Das coisas que mais prazer me dão no Inverno é sentar-me no sofá, em frente à lareira bem acesa, a ver séries na televisão. Para a leitura, acho que não há melhor sitio – estar num ambiente calmo e tranquilo em que realmente sentimos paz! Acho que não há nada que nos apeteça mais fazer do que ler e sonhar. Pode até ser um livro bem pequenino ou talvez uma revista, mas a vontade está sempre lá. Mas, se há coisa que mais me enerva e me põe a auto-estima em baixo, é nos dias de escola, chover e chover imenso, detesto molhar-me! Por outro lado, adoro a chuva, mas só quando estou em casa dias inteiros de pijama a ver televisão e numa atitude de não fazer mesmo nada. Adoro adormecer a ouvir a chuva e o vento. Contudo, irrita-me acordar com o barulho da chuva a bater nas portadas do meu quarto. É então, que o Inverno me irrita! No Inverno fico mole e apetece-me passar o tempo todo em casa: faz-me lembrar o Natal, que é a melhor altura para estarmos em casa, com a família a conviver. O Natal da minha família sempre foi igual, imensa gente numa mesa enorme a falar e a falar a noite inteira, até chegar a meia-noite quando podemos abrir os presentes… O Ano Novo é sinónimo de festa!
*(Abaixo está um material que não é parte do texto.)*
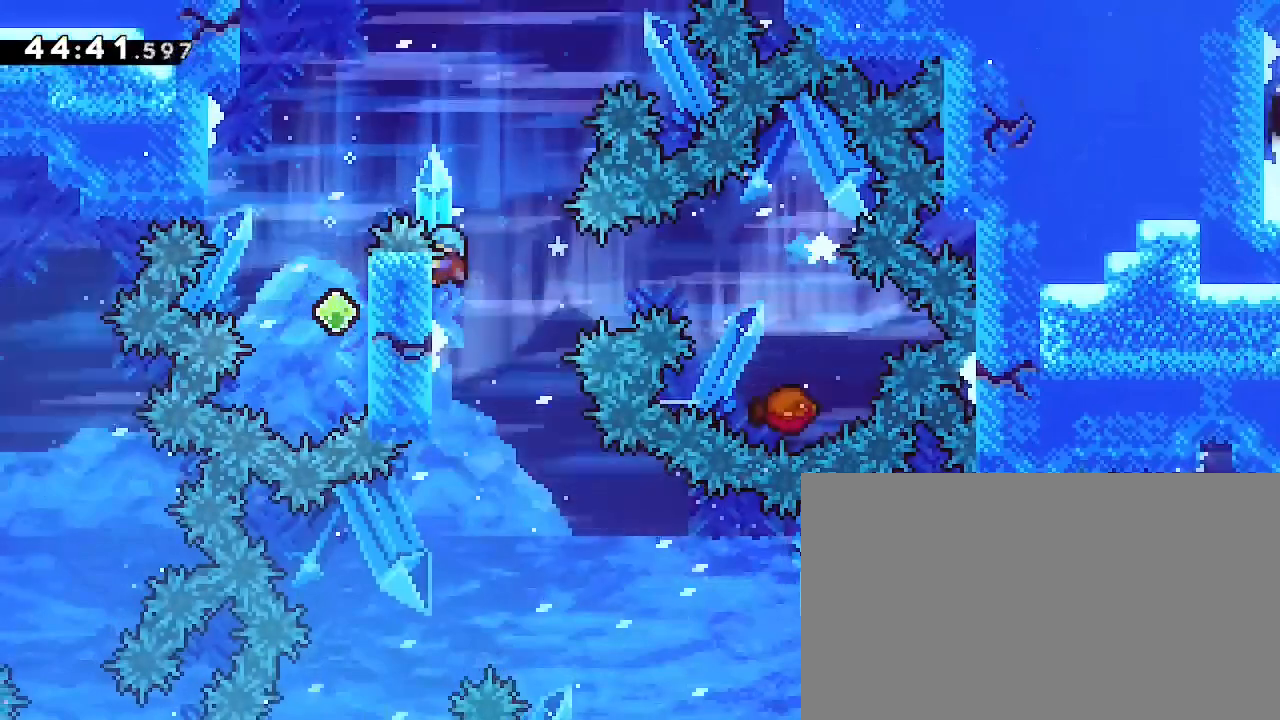
{"buttons": [], "left_stick": "center", "right_stick": "center", "events": [[33, "right_stick", "up-right"], [167, "right_stick", "up"], [467, "left_stick", "center"], [467, "right_stick", "center"]]}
Se o Natal o passa com a família o Ano Novo é exclusivamente dedicado aos amigos! Adoro especialmente os preparativos e o convívio, escolhemos aquelas pessoas para entrarem connosco no novo ano, e isso deve ter algum significado, tenho a certeza! No Inverno, o que mais quero é aproveitá-lo bem. Para mim, o Inverno é uma multiplicidade de emoções, tanto boas como menos boas, mas acima de tudo, é mais um período de tempo que deve ser vivido um dia de cada vez e saber aproveitá-los a todos ao máximo.
No entanto, apesar de gostar deste tempo de Inverno, estou sempre ansiosa para que chegue o Verão, o calor, a praia e as festas com os amigos.

Beatriz Lourenço; 11ºC

Inverno

Quando penso no Inverno, são três as coisas que me vêm à cabeça: festas, mau tempo e férias. O frio, a chuva e, por vezes, a neve, trazem consigo os regressos às terras e países de origem, a comunhão das famílias e dos amigos, os sorrisos e as lágrimas de quem volta a estar junto das pessoas de quem sentia saudade.
É uma época festiva, é tempo de esquecer os problemas e os sofrimentos do resto do ano, é tempo de dar e nos darmos aos outros, “fazer o bem sem olhar a quem”, é tempo de Natal. Na minha opinião, é a festa mais importante porque comemora o que temos de melhor: a família. As famílias não são todas iguais, não têm todas um certo número de elementos, não são todas da mesma raça, não têm todas as mesmas possibilidades ou oportunidades, mas não é por isso que umas são melhores que outras. E “família” não são só os pais, os tios e os avós; são também os amigos e todas as pessoas importantes na nossa vida, que nos ajudam a crescer, que nos apoiam e, de certo modo, nos guiam.
Neste tempo, lembro-me de quando era pequenina e das tardes passadas em casa dos meus avós, junto à lareira que eu olhava com admiração, a ouvir histórias que, muitas vezes, começavam por “No meu tempo” ou “Antigamente”. Ainda hoje gosto de ouvir essas histórias e de me sentar junto dessa lareira. Só tenho pena que já não possa ter ambos, a minha avó e o meu avô, a contarem-me uma história ou a completarem a história um do outro.
O mau tempo que se faz sentir é, para muitos, um aborrecimento e um impedimento à saída de casa. Para mim, até tem um certo encanto. Depende dos dias, mas normalmente o som da chuva é, para mim, relaxante. Por vezes, penso nela como se fosse um sinal de que é tempo de nos lavarmos a nós próprios, de deixarmos para trás as complicações, de encarar a vida com um novo ânimo, de dispersar as nossas nuvens.
Mais que tudo, é um tempo de mudança, de regressos e partidas, de alegrias e tristezas, tempo de levantar a cabeça e pensar que o que vier a seguir vai ser melhor.